Vers des fermetures de classes ou d’écoles?

Cette décision pourrait entraîner des fermetures de classes, voire d’écoles, reconnaît M. Chartrand.

Lorsqu'on fait une politique de ce genre-là, il y a toujours des risques parce qu'on sait que certaines personnes - heureusement une minorité - ne veulent pas être vaccinées. Il y a donc un risque financier de griefs et de poursuites devant des tribunaux [...], mais il y a aussi un risque au niveau de l'enseignement. Nous sommes en situation de pénurie d'enseignants, alors s’il y a des enseignants qui ne veulent pas être vaccinés, nous devrons, après le 3 décembre, les sortir de la salle de classe parce que c'est la politique du conseil. À ce moment-là, nous devrons trouver de nouveaux enseignants pour les remplacer. C'est un risque calculé. Un risque que nous sommes prêts à prendre parce qu'on pense que la santé et la sécurité des élèves et du personnel sont primordiales.

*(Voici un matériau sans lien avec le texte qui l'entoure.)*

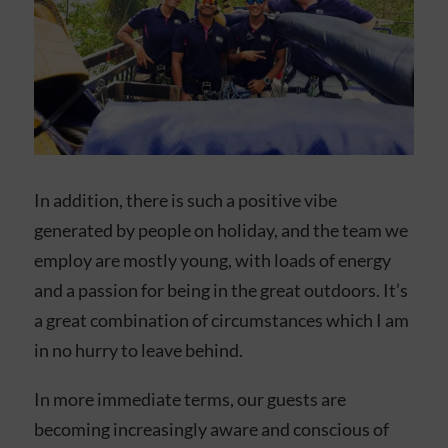
In addition, there is such a positive vibe
generated by people on holiday, and the team we
employ are mostly young, with loads of energy
and a passion for being in the great outdoors. It’s
a great combination of circumstances which I am
in no hurry to leave behind.
In more immediate terms, our guests are
becoming increasingly aware and conscious of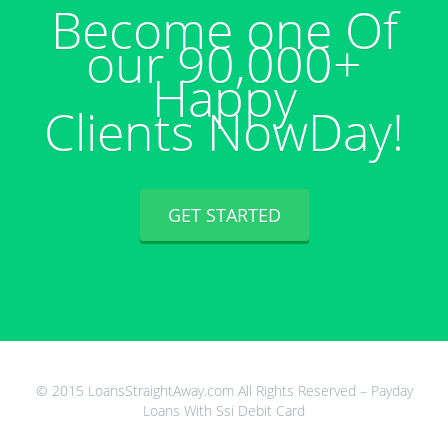
Become one Of
our 90,000+
Happy
Clients NowDay!
GET STARTED
© 2015 LoansStraightAway.com All Rights Reserved – Payday
Loans With Ssi Debit Card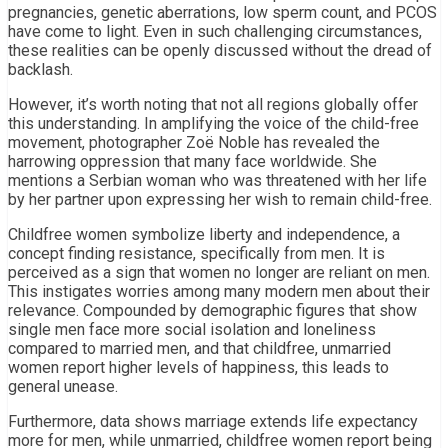
pregnancies, genetic aberrations, low sperm count, and PCOS
have come to light. Even in such challenging circumstances,
these realities can be openly discussed without the dread of
backlash.
However, it’s worth noting that not all regions globally offer
this understanding. In amplifying the voice of the child-free
movement, photographer Zoë Noble has revealed the
harrowing oppression that many face worldwide. She
mentions a Serbian woman who was threatened with her life
by her partner upon expressing her wish to remain child-free.
Childfree women symbolize liberty and independence, a
concept finding resistance, specifically from men. It is
perceived as a sign that women no longer are reliant on men.
This instigates worries among many modern men about their
relevance. Compounded by demographic figures that show
single men face more social isolation and loneliness
compared to married men, and that childfree, unmarried
women report higher levels of happiness, this leads to
general unease.
Furthermore, data shows marriage extends life expectancy
more for men, while unmarried, childfree women report being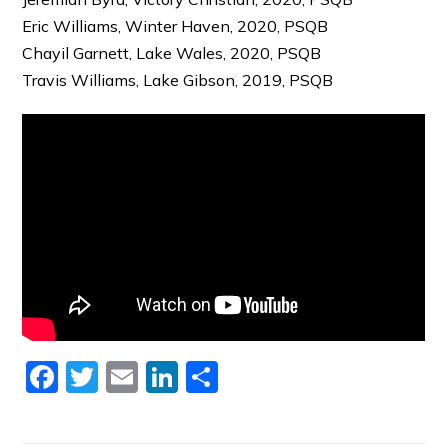
Eric Williams, Winter Haven, 2020, PSQB
Chayil Garnett, Lake Wales, 2020, PSQB
Travis Williams, Lake Gibson, 2019, PSQB
Facebook
Twitter
Email
LinkedIn
Share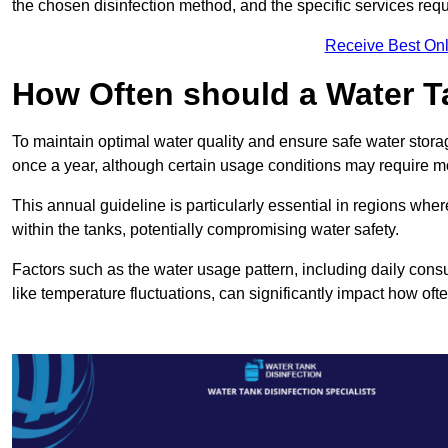
the chosen disinfection method, and the specific services requi
Receive Best Onl
How Often should a Water T
To maintain optimal water quality and ensure safe water storag
once a year, although certain usage conditions may require mo
This annual guideline is particularly essential in regions whe
within the tanks, potentially compromising water safety.
Factors such as the water usage pattern, including daily consu
like temperature fluctuations, can significantly impact how oft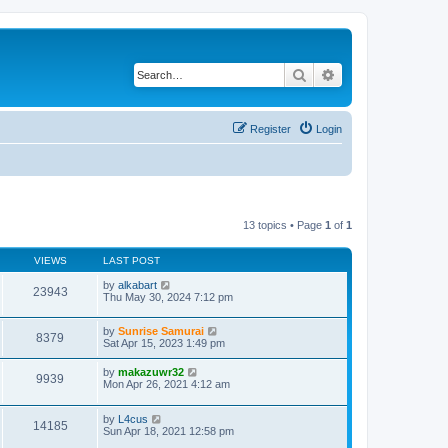
Search
Advanced search
Register
Login
13 topics • Page
1
of
1
VIEWS
LAST POST
by
alkabart
23943
Thu May 30, 2024 7:12 pm
by
Sunrise Samurai
8379
Sat Apr 15, 2023 1:49 pm
by
makazuwr32
9939
Mon Apr 26, 2021 4:12 am
by
L4cus
14185
Sun Apr 18, 2021 12:58 pm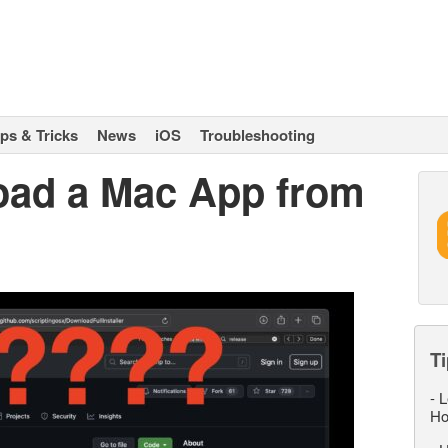
ips & Tricks
News
iOS
Troubleshooting
oad a Mac App from
Ti
-
L
Ho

Le CEPEO assure cependant qu’il mettra tout en œuvre pour assurer la stabilité de ses différents groupes scolaires.

Selon les données du CEPEO en date du 22 septembre, sur les 2842 employés du conseil scolaire concernés par la politique de divulgation de la vaccination contre la COVID-19, 1971 ont attesté être entièrement vaccinées, soit 69,4 %, et 574 n'ont pas encore soumis l'attestation.